Although the Swedish setting may not appear at first sight at least to be one to which a post- or decolonial endeavour might apply, Sonjasdotter’s approach of reading living cultural heritage through the lens of nature as much as culture is very much a decolonial response to the ‘environmental fracture’ diagnosed in Ferdinand’s A Decolonial Ecology — the bifurcation between nature and culture and prioritisation of the latter over the former. A division that Tamm and Wägner had already drawn attention to in their 1940 pamphlet without necessarily naming it as such — a ‘colonial inhabitation’ (Ferdinand) as a mode of inhabiting and appropriating the earth on the part of those who believed/believe that they were/are entitled to do so for the benefit of a few (see also the exploitation of the commons in Azoulay and Sakiya). And for this form of colonial relation to the earth one need not wait for the Sámi question in Sweden (see Garcia- Antón, ed.).

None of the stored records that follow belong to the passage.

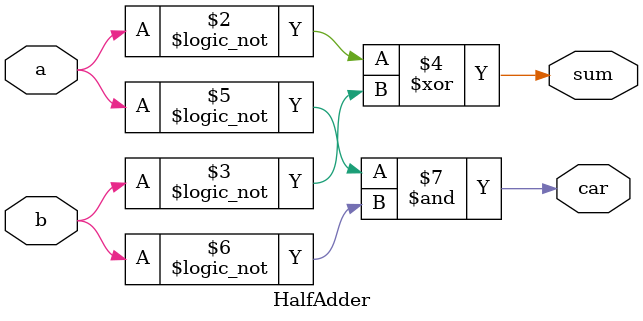
<source format=v>
module HalfAdder ( input a , input b, output reg sum,output reg car );
always @(*) begin
sum = (!a)^(!b);
car = (!a)&(!b);
end
endmodule
</source>
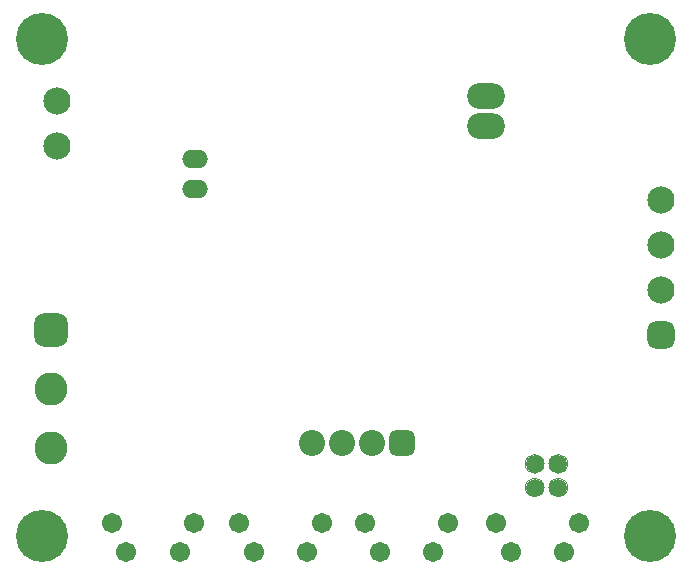
<source format=gbr>
%TF.GenerationSoftware,Altium Limited,Altium Designer,24.6.1 (21)*%
G04 Layer_Color=16711935*
%FSLAX45Y45*%
%MOMM*%
%TF.SameCoordinates,C5CCA8AA-8E71-476F-B662-92032E94D40D*%
%TF.FilePolarity,Negative*%
%TF.FileFunction,Soldermask,Bot*%
%TF.Part,Single*%
G01*
G75*
%TA.AperFunction,ComponentPad*%
%ADD33C,1.50000*%
%TA.AperFunction,NonConductor*%
%ADD51C,0.00000*%
%TA.AperFunction,ComponentPad*%
%ADD70C,1.70320*%
%ADD71C,2.20320*%
G04:AMPARAMS|DCode=72|XSize=2.2032mm|YSize=2.2032mm|CornerRadius=0.6016mm|HoleSize=0mm|Usage=FLASHONLY|Rotation=180.000|XOffset=0mm|YOffset=0mm|HoleType=Round|Shape=RoundedRectangle|*
%AMROUNDEDRECTD72*
21,1,2.20320,1.00000,0,0,180.0*
21,1,1.00000,2.20320,0,0,180.0*
1,1,1.20320,-0.50000,0.50000*
1,1,1.20320,0.50000,0.50000*
1,1,1.20320,0.50000,-0.50000*
1,1,1.20320,-0.50000,-0.50000*
%
%ADD72ROUNDEDRECTD72*%
%ADD73O,2.20320X1.56120*%
%TA.AperFunction,ViaPad*%
%ADD74C,4.40320*%
%TA.AperFunction,ComponentPad*%
%ADD75O,3.20320X2.20320*%
%ADD76C,2.30320*%
%ADD77C,2.80320*%
G04:AMPARAMS|DCode=78|XSize=2.8032mm|YSize=2.8032mm|CornerRadius=0.7516mm|HoleSize=0mm|Usage=FLASHONLY|Rotation=270.000|XOffset=0mm|YOffset=0mm|HoleType=Round|Shape=RoundedRectangle|*
%AMROUNDEDRECTD78*
21,1,2.80320,1.30000,0,0,270.0*
21,1,1.30000,2.80320,0,0,270.0*
1,1,1.50320,-0.65000,-0.65000*
1,1,1.50320,-0.65000,0.65000*
1,1,1.50320,0.65000,0.65000*
1,1,1.50320,0.65000,-0.65000*
%
%ADD78ROUNDEDRECTD78*%
G04:AMPARAMS|DCode=79|XSize=2.3032mm|YSize=2.3032mm|CornerRadius=0.6266mm|HoleSize=0mm|Usage=FLASHONLY|Rotation=90.000|XOffset=0mm|YOffset=0mm|HoleType=Round|Shape=RoundedRectangle|*
%AMROUNDEDRECTD79*
21,1,2.30320,1.05000,0,0,90.0*
21,1,1.05000,2.30320,0,0,90.0*
1,1,1.25320,0.52500,0.52500*
1,1,1.25320,0.52500,-0.52500*
1,1,1.25320,-0.52500,-0.52500*
1,1,1.25320,-0.52500,0.52500*
%
%ADD79ROUNDEDRECTD79*%
D33*
X8383600Y9831400D02*
D03*
Y10031400D02*
D03*
X8583600Y9831400D02*
D03*
Y10031400D02*
D03*
D51*
X8463200Y9831400D02*
G03*
X8463200Y9831400I-79600J0D01*
G01*
Y10031400D02*
G03*
X8463200Y10031400I-79600J0D01*
G01*
X8663200Y9831400D02*
G03*
X8663200Y9831400I-79600J0D01*
G01*
Y10031400D02*
G03*
X8663200Y10031400I-79600J0D01*
G01*
D70*
X4927600Y9283700D02*
D03*
X5377600D02*
D03*
X4802600Y9533700D02*
D03*
X5502600D02*
D03*
X7649500Y9534300D02*
D03*
X6949500D02*
D03*
X7524500Y9284300D02*
D03*
X7074500D02*
D03*
X6582100Y9533700D02*
D03*
X5882100D02*
D03*
X6457100Y9283700D02*
D03*
X6007100D02*
D03*
X8760171Y9533700D02*
D03*
X8060171D02*
D03*
X8635171Y9283700D02*
D03*
X8185171D02*
D03*
D71*
X6502400Y10210800D02*
D03*
X6756400D02*
D03*
X7010400D02*
D03*
D72*
X7264400D02*
D03*
D73*
X5511800Y12611100D02*
D03*
Y12357100D02*
D03*
D74*
X4216400Y9423400D02*
D03*
X9359900D02*
D03*
Y13627100D02*
D03*
X4216400D02*
D03*
D75*
X7975600Y13144501D02*
D03*
Y12894501D02*
D03*
D76*
X4343400Y12725400D02*
D03*
Y13106400D02*
D03*
X9451702Y11506206D02*
D03*
Y11887206D02*
D03*
Y12268206D02*
D03*
D77*
X4292600Y10168000D02*
D03*
Y10668000D02*
D03*
D78*
Y11168000D02*
D03*
D79*
X9451702Y11125206D02*
D03*
%TF.MD5,b10601e3ce59e30dae5568687c634c80*%
M02*

</source>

Peace with the Earth: Tracing Agricultural Memory, Refiguring Practice is published by Archive, a Berlin-based non-profit organisation for cultural research that is committed to the practice of ‘making public’ noted in my introduction — an expanded form of publishing that includes exhibition-making and a platform for discussions, lectures, screenings and exhibitions. Importantly, as Sonjasdotter notes in the publication and as is articulated more explicitly at further length in the March–April 2020 Archive Journal in relation to Covid–19, ‘[i]industrial agriculture has become one of the major sources for climate collapse, species extinction, and epidemic illnesses’ (p. 17).
Shela Sheikh
When documents of different historical forms of cultivation in this region are assembled together, connections between agriculture, land extraction, and violence become tangible. Long-term nutrient extraction brought about depletion, which increased the demand for more farmland in Europe as well as overseas. The demand has not stopped. Instead, it has escalated in ways that cause irreversible damage to habitats and people. […] Cultivating these [ancient or sidelined] crops is one way to reconnect to the deep memory stored in the living landscape and to begin the process of refiguring how to live in peace with the land.